## HOW TO COMPLETE THIS TASK
Count the lines of the records that contain the word "value", and give only that number.

## DATA UNDER STUDY
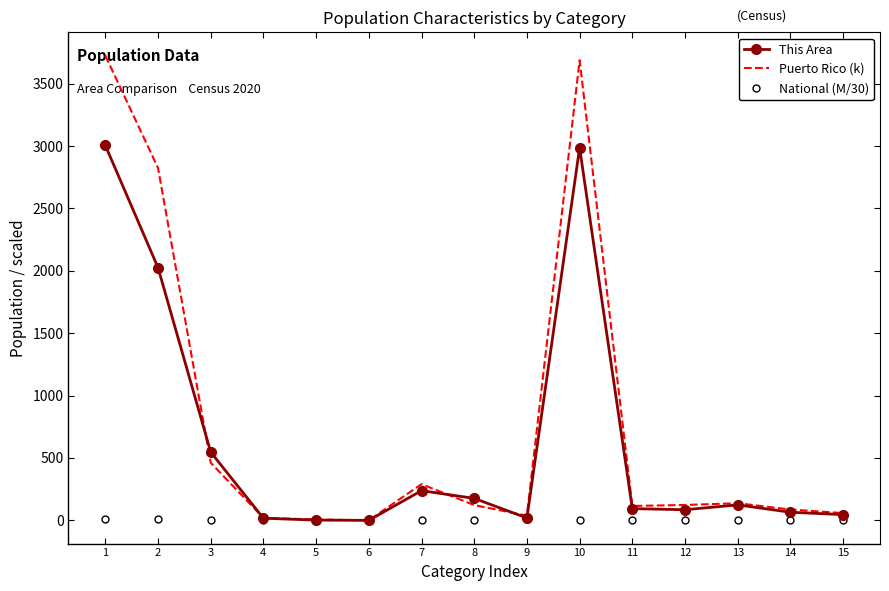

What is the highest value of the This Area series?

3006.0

...

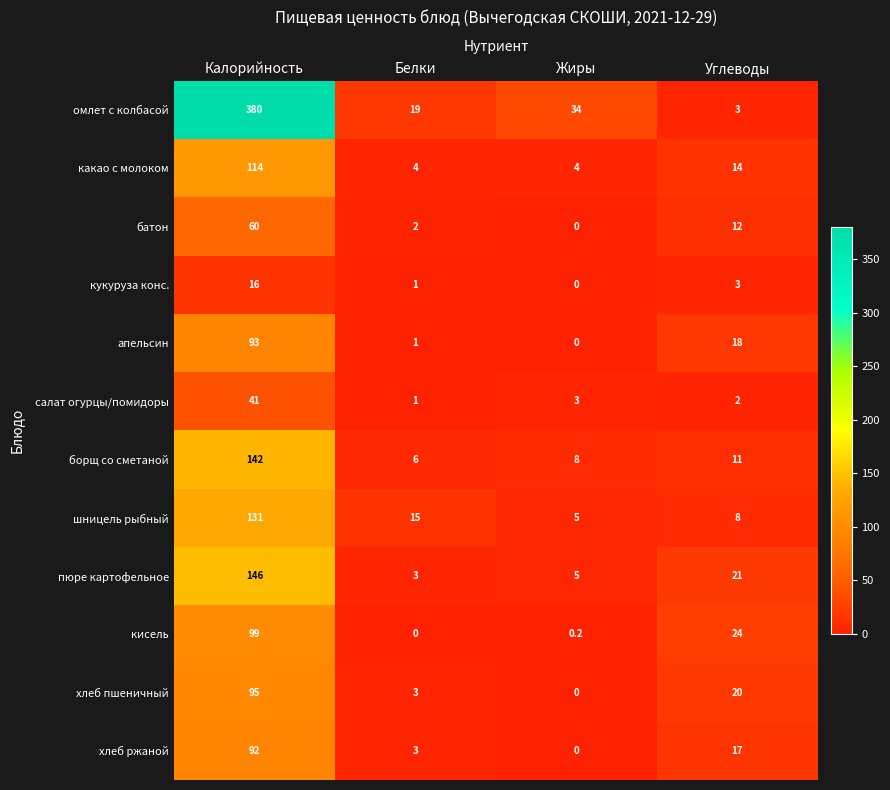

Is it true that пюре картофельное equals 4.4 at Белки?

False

==

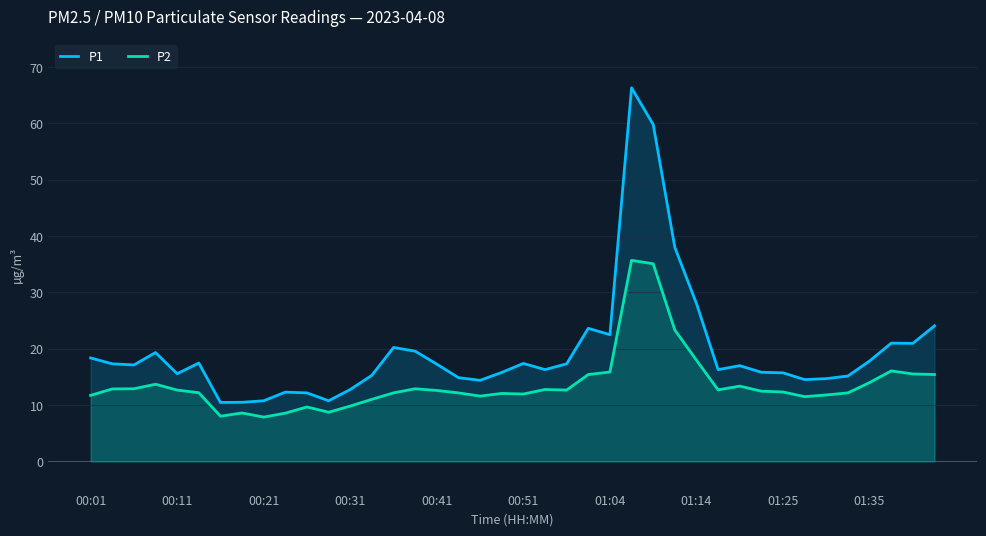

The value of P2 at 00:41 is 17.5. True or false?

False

## EXERCISE RESULT
2